Hier entscheidet der Zufall, wer gleich wieder in den Bus steigen kann, weil er – gemäß dem „Königsteiner Schlüssel“ – in ein anderes Bundesland kommt. Im April war das etwa die Hälfte der 1.136 Angekommenen (siehe Meldung). Die übrigen bekommen sofort eine „Chipkarte“ in die Hand. „So geht keiner verloren“, sagte Grote. Und keiner könne sich mehrfach registrieren: Die Software von Bund und Ländern sei jetzt einheitlich.

Bis zu 48 Stunden sollen die Menschen im ersten Trakt der neuen „Super-ZEA“ bleiben. In zwei Lagerhallen wurden dafür nach oben offene Schlafkabinen mit vier, acht, zwölf oder 16 Betten errichtet, insgesamt 1.152 Plätze. Grote zufolge will die Stadt aber nicht wieder in eine Situation wie im vergangenen Herbst geraten, als der Zustrom kaum noch bewältigt worden sei. Theoretisch könne das Zentrum bis zu 1.000 Flüchtlinge am Tag registrieren.
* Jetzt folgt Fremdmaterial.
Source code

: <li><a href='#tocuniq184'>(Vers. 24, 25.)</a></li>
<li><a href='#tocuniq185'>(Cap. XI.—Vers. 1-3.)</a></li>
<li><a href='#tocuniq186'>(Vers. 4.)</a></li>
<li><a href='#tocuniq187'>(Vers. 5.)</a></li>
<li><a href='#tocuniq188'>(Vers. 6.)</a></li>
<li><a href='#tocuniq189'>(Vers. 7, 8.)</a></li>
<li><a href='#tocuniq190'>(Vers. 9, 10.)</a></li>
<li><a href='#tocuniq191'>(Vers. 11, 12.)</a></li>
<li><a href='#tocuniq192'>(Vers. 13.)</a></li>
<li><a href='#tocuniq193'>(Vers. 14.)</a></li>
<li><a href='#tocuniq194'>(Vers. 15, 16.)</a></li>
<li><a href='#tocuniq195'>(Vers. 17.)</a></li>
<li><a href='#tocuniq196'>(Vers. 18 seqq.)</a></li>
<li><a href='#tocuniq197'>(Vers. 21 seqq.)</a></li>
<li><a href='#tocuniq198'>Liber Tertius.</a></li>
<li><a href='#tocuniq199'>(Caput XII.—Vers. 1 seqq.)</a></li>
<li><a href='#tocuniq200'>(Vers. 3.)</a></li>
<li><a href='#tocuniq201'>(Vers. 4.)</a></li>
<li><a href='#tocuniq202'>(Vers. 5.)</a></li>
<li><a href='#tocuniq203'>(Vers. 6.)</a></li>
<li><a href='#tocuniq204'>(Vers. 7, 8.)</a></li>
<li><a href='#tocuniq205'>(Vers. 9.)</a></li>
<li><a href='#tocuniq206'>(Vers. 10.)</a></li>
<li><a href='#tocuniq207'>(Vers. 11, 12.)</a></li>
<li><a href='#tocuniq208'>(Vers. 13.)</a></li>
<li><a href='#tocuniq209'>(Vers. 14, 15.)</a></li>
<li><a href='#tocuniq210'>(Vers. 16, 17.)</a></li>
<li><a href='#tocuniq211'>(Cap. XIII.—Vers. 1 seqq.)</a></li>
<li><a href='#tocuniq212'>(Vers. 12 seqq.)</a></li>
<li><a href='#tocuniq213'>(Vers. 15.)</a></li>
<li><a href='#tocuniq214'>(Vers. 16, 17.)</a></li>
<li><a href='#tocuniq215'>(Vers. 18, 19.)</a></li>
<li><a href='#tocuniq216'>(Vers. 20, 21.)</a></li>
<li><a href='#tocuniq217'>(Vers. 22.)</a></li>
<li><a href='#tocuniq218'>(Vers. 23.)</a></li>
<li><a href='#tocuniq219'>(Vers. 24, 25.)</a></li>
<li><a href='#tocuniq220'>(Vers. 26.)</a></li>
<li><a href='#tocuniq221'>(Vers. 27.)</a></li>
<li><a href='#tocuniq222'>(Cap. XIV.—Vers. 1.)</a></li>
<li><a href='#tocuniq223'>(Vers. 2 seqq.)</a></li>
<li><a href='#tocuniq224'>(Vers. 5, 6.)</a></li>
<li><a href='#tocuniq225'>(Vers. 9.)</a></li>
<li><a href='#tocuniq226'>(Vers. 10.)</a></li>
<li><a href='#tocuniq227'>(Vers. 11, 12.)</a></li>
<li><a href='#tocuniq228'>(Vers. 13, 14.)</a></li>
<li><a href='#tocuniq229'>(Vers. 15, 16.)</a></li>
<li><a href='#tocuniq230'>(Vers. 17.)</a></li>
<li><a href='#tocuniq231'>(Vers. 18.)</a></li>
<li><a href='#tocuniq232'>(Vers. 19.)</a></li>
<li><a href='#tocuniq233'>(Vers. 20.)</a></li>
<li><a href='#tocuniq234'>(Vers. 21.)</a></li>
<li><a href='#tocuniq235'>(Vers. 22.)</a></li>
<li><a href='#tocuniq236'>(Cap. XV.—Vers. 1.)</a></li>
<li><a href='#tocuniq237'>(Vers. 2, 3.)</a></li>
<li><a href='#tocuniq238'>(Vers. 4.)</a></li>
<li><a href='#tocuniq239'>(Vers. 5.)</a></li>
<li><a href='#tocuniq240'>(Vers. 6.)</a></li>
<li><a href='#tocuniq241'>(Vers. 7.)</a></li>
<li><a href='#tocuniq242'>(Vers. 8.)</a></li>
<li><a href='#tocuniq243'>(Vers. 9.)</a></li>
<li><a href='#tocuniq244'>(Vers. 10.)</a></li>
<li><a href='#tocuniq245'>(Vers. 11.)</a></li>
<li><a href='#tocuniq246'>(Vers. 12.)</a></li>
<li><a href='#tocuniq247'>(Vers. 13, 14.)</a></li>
Wer in Hamburg bleiben wird, für den geht es von hier aus ein paar hundert Meter weiter zur Erstaufnahme Bargkoppelstieg: Dort hat das Bundesamt seine Schreibtische stehen. Höchstens fünf Tage sollen die Menschen in dieser Unterkunft mit weiteren 1.120 Schlafplätzen leben – und einfache Asyl-Anträge dann schon entschieden sein. Bei Menschen aus Ländern, die für sicher erklärt werden, könne es sein, dass sie Deutschland wieder verlassen müssen, sagte Grote. Statt auf Abschiebung setze man aber auf „Rückkehrberatung“.